Austin, TX: Texas police made just under 100,000 marijuana-related arrests in 2018, the highest total ever reported in the state.
According to an analysis by Texas NORML of Department of Public Safety data, police in 2018 made a record 96,130 arrests for marijuana violations. That total is 15 percent of all of the marijuana-related arrests made in the United States that year, and represents a nearly 20 percent increase in arrests since 2015.
Of those arrested in Texas in 2018, 80 percent were arrested for possessing less than two ounces of cannabis – the lowest state-level marijuana offense. Under state law, low-level marijuana possession is classified as a criminal misdemeanor, punishable by up to 180 days incarceration, a $2,000 fine, and a criminal record.
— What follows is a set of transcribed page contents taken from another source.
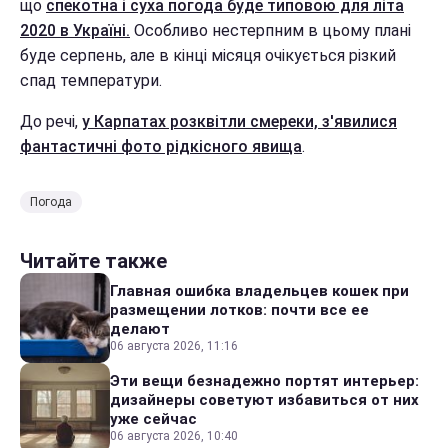
що
спекотна і суха погода буде типовою для літа
2020 в Україні.
Особливо нестерпним в цьому плані
буде серпень, але в кінці місяця очікується різкий
спад температури.
До речі,
у Карпатах розквітли смереки, з'явилися
фантастичні фото рідкісного явища
.
Погода
Читайте также
Главная ошибка владельцев кошек при
размещении лотков: почти все ее
делают
06 августа 2026, 11:16
Эти вещи безнадежно портят интерьер:
дизайнеры советуют избавиться от них
уже сейчас
06 августа 2026, 10:40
By contrast, marijuana-related arrests fell significantly in 2019, when police reported just over 45,000 marijuana-related arrests. The year-over-year decline followed the passage of House Bill 1325, which established rules and regulations for the production of industrial hemp. Absent a field test to distinguish between hemp and traditional marijuana, some police departments temporarily suspended making low-level marijuana-related arrests. However, various researchers claim that new technology will soon be available that will readily be able to distinguish between low-THC hemp and marijuana.
Commenting on the arrest totals, Jax Finkel, Executive Director of Texas NORML, said: “While other states are saving taxpayer dollars by no longer criminalizing the possession of marijuana, Texas has maintained the status quo. With Texas facing a $4.6 billion budgetary shortfall, a change in criminalization of marijuana would bring about necessary cost savings. During this pandemic, we are having to re-evaluate how we operate as a state and marijuana laws are a significant part of this conversation.”